66 Konflik kehutanan di Taman Nasional Gunung Halimun-Salak telah
terjadi sejak pemerintah turut campur dalam pengelolaan hutan. Berbedanya sistem pengelolaan hutan yang diterapkan oleh pemerintah dalam hal ini Perhutani
dan Balai Taman Nasional dengan Masyarakat Adat Kasepuhan, khususnya dalam zona rehabilitasi atau hutan bukaan Kasepuhan menjadi salah satu penyebab
konflik. Selain itu, ada pula perbedaan penafsiran dan penggunaan istilah dalam peraturan yang tercantum dalam peraturan pemerintah dan peraturan adat.
2.4 Peta Konflik Sumberdaya Hutan
Analisa pihak-pihak yang terlibat dalam konflik dalam dilakukan dengan pendekatan pemetaan konflik. Fisher et al. 2001 menyatakan bahwa pemetaan
konflik memiliki tujuan untuk memahami situasi yang baik, melihat hubungan diantara berbagai pihak secara jelas, menjelaskan letak kekuasaan, memeriksa
keseimbangan masing-masing kegiatan atau reaksi, melihat para sekutu yang potensial berada dimana, mengidentifikasi mulainya intervensi atau tindakan dan
untuk mengevaluasi apa yang telah dilakukan.
2.4.1 Pihak-pihak yang Terlibat dalam Konflik
Konflik di Taman Nasional Gunung Halimun-Salak dimulai sejak tahun 1954 hingga tahun 2010 dengan pihak-pihak yang selalu berganti di setiap
masanya. Pihak-pihak tersebut memiliki kepentingan yang pasti berbeda. Pihak- pihak yang terlibat dalam konflik kehutanan di kawasan Gunung Halimun adalah
sebagai berikut:
1. Perhutani
Perhutani Sebagai Badan Usaha Milik Negara, berbentuk Perusahaan Umum pengelola sumberdaya hutan di pulau Jawa dan Madura yang berperan
mendukung sistem kelestarian lingkungan, sistem sosial budaya dan sistem perekonomian masyarakat perhutanan di Jawa dan Madura. Wilayah kerja
Perhutani adalah kawasan hutan negara di Propinsi Jawa Tengah, Propinsi Jawa Timur dan Propinsi Jawa Barat dan Banten seluas 2.426.206 hektar.
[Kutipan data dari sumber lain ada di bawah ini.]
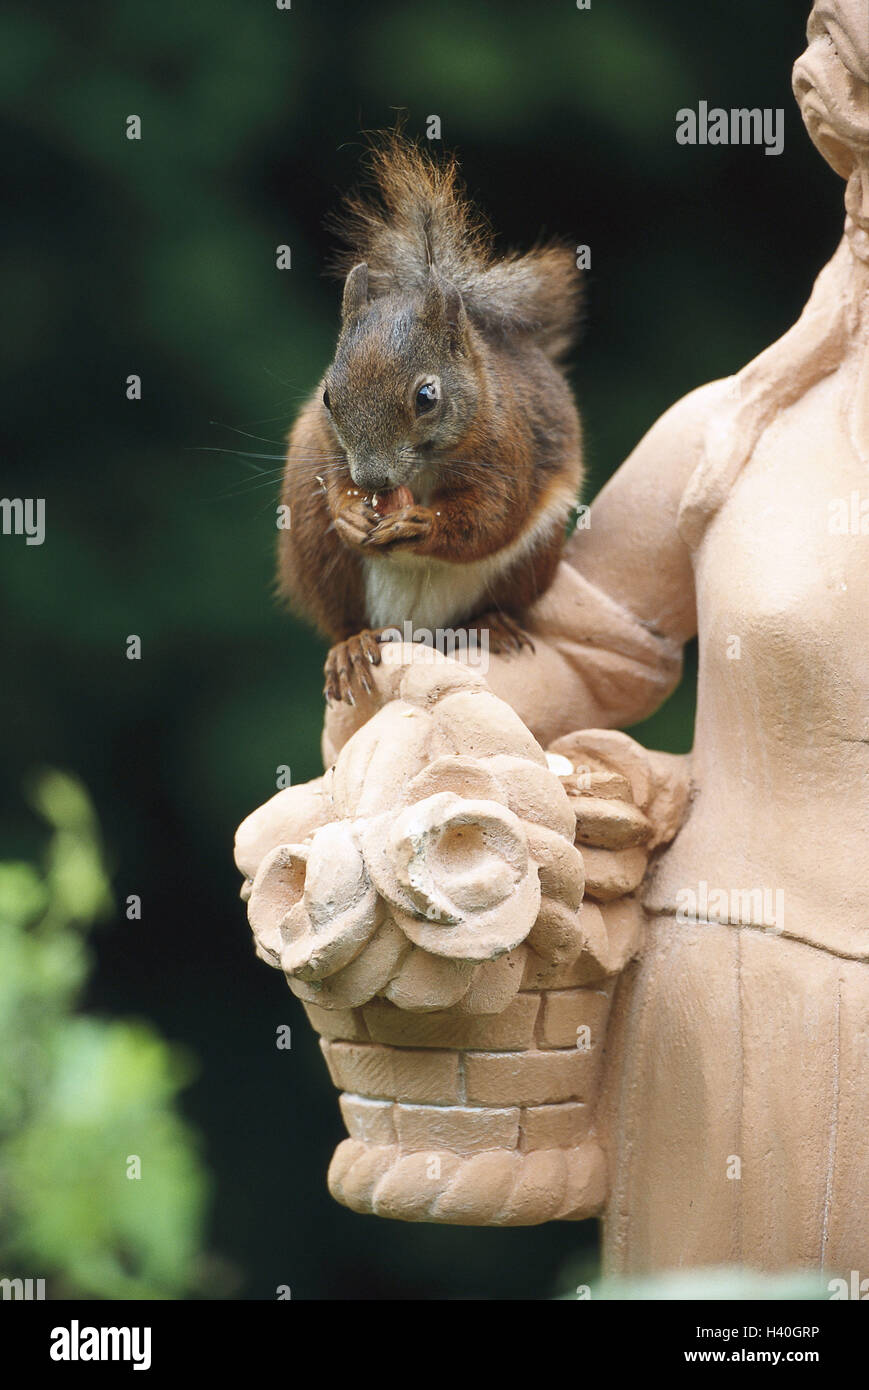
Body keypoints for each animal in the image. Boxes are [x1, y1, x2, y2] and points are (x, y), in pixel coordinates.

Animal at [277, 132, 584, 704]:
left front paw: (421, 523)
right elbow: (333, 480)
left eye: (426, 396)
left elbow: (488, 516)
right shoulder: (324, 447)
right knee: (342, 617)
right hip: (313, 548)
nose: (372, 480)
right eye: (327, 397)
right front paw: (349, 509)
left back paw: (491, 625)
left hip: (533, 559)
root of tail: (414, 628)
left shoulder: (508, 452)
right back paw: (351, 646)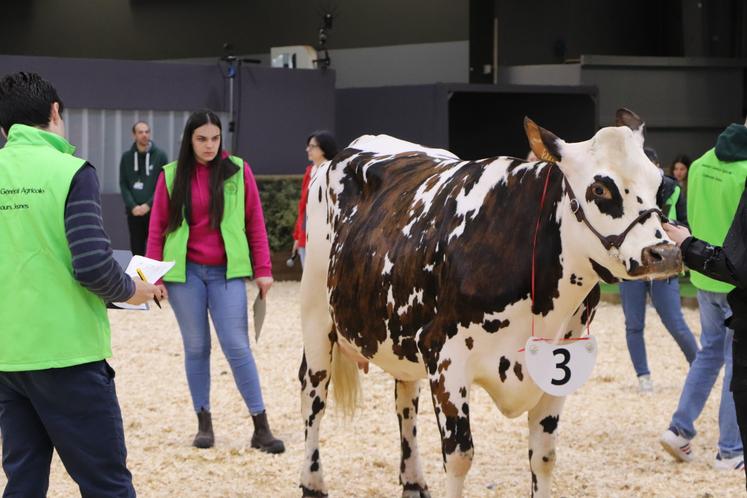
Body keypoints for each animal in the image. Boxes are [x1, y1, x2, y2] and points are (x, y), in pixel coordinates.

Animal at [298, 110, 684, 498]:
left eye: (661, 185)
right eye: (600, 189)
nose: (664, 253)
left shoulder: (559, 367)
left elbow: (544, 456)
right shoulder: (445, 358)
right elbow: (459, 457)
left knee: (405, 400)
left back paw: (413, 480)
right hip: (316, 316)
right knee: (313, 398)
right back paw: (312, 482)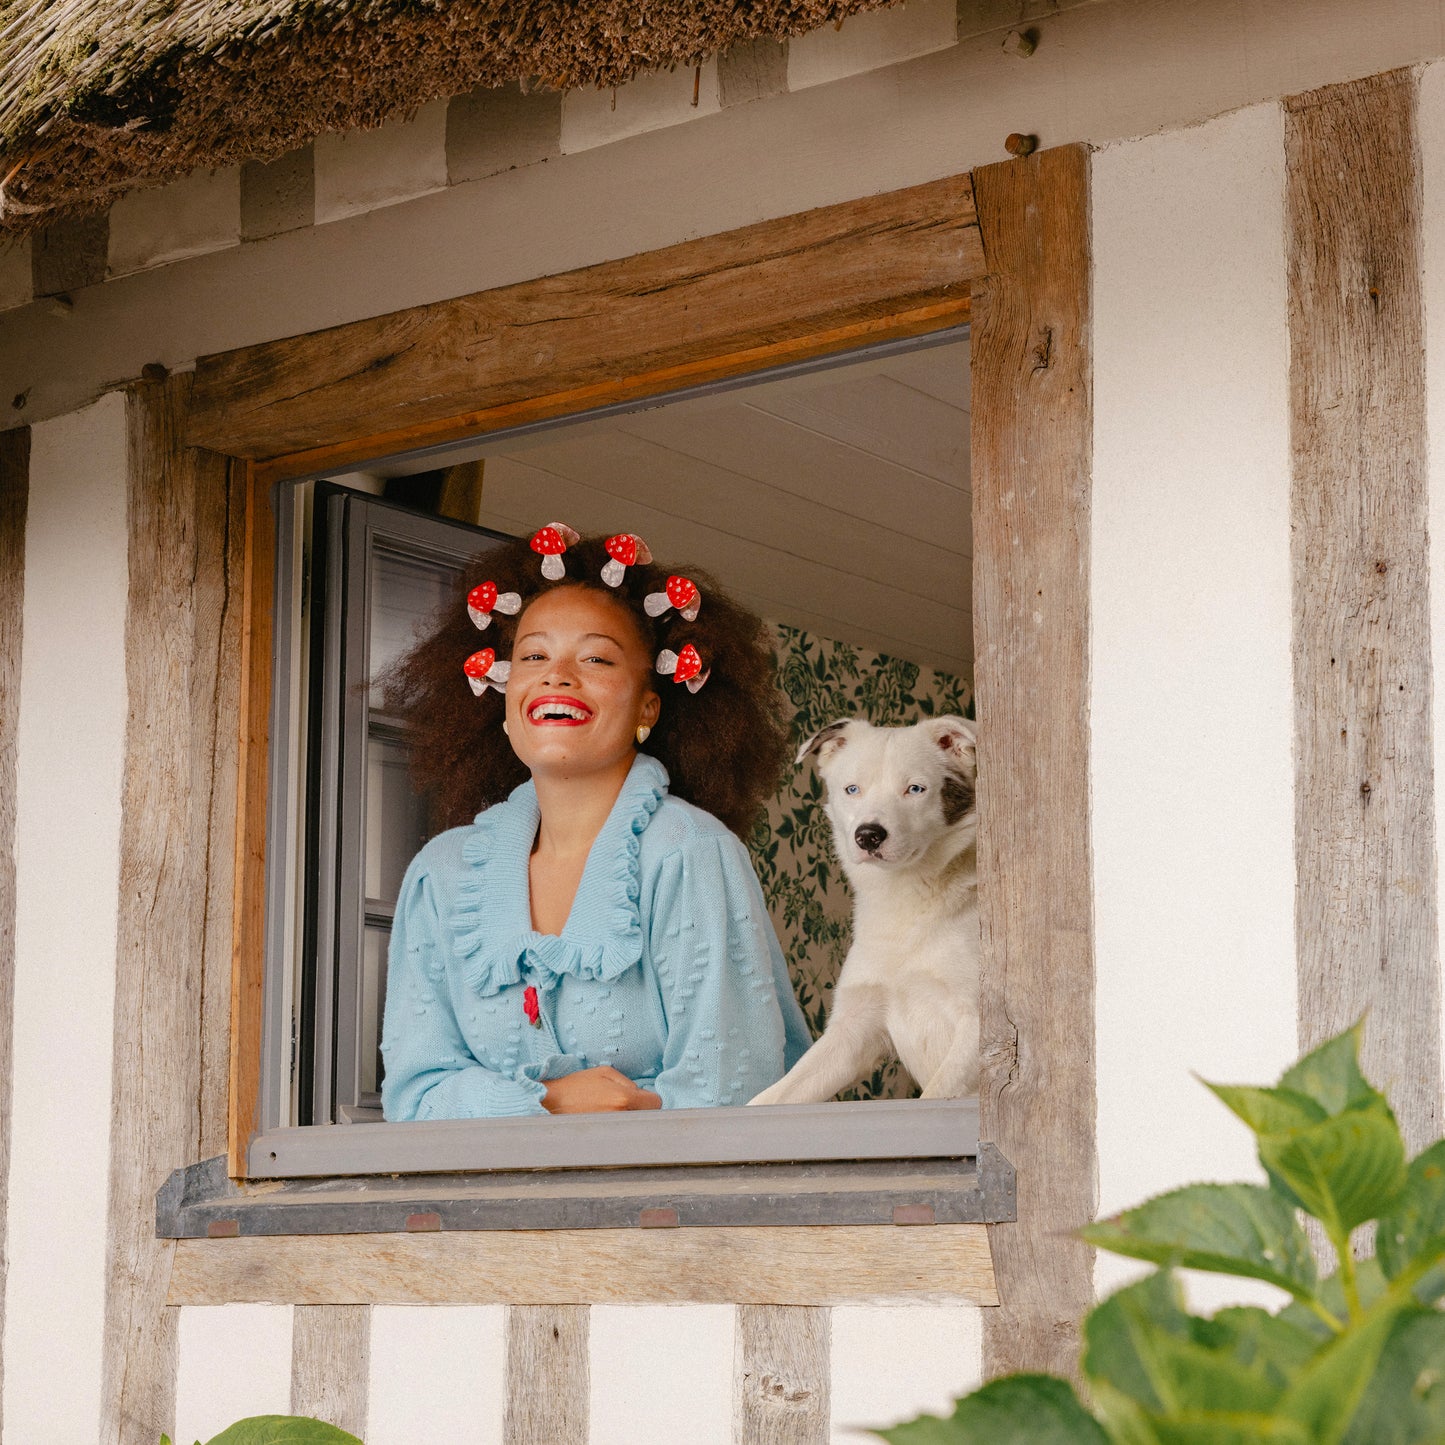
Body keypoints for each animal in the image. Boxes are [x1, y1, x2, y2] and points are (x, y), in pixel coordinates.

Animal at [751, 713, 976, 1103]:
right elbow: (773, 1096)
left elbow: (938, 1093)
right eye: (852, 789)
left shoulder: (982, 1025)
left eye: (915, 789)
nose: (868, 835)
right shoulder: (854, 1028)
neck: (905, 900)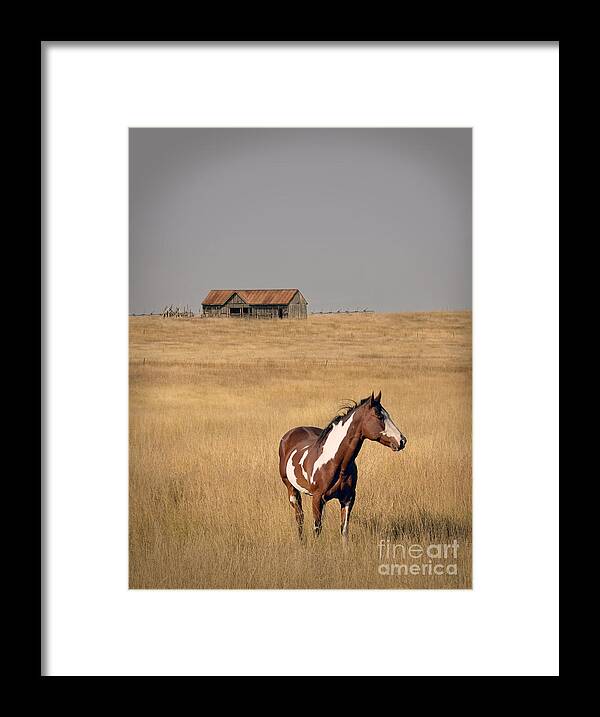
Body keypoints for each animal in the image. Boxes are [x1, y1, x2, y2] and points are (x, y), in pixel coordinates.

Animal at [278, 392, 406, 544]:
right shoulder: (317, 498)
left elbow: (344, 530)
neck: (336, 463)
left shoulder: (347, 499)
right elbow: (317, 529)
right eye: (379, 416)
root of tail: (289, 434)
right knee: (299, 517)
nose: (402, 441)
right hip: (291, 489)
Luas hutan yang dikelola Perhutani tidak termasuk kawasan hutan suaka alam dan hutan wisata yang dikelola oleh Kementrian Kehutanan, Direktorat
Jenderal Perlindungan Hutan Pelestarian Alam PHPA
67 www.perumperhutani.com. Dasar hukum yang digunakan dalam mengelola
hutan di pulau Jawa adalah Peraturan Pemerintah No. 30 Tahun 2003 tentang Perusahaan Umum Kehutanan Negara Perum Perhutani. Sifat usaha
merupakan dua misi yaitu mengusahakan pelayanan bagi kemanfaatan umum dan memupuk keuntungan berdasarkan prinsip pengelolaan perusahaan.
Perhutani mulai mengelola kawasan Gunung Halimun sejak tahun 1970- an. Pada tahun 1983, masyarakat dianggap telah menyerobot lahan milik
Perhutani tanpa izin dan membuka areal yang sebelumnya merupakan hutan utuh. Namun, permasalahan diselesaikan dengan musyawarah yang
mempertemukan keduanya dan menghasilkan kesepakatan bahwa masyarakat adat masih diperbolehkan untuk menggarap lahan dengan sistem tumpang sari.
Selain itu, ada permasalahan lain yang muncul, ketika Perhutani menjadikan hutan titipan masyarakat sebagai hutan produksi. Padahal menurut adat
Kasepuhan hutan titipan adalah hutan yang tidak memperbolehkan adanya kegiatan ekonomi di dalamnya, bertentangan dengan fungsi hutan produksi
Perhutani yang dikhususkan untuk kegiatan ekonomi. Namun pada tahun 1992, pemerintah mengalihkan pengelolaan Gunung Halimun kepada Balai
Taman Nasional Gunung Pangrango, dan menjadikan kawasan yang sebelumnya adalah wilayah kerja Perhutani di kawasan Gunung Halimun
sebagai kawasan Taman Nasional Gunung Halimun melalui SK Menteri Kehutanan No. 282 Tahun 1992.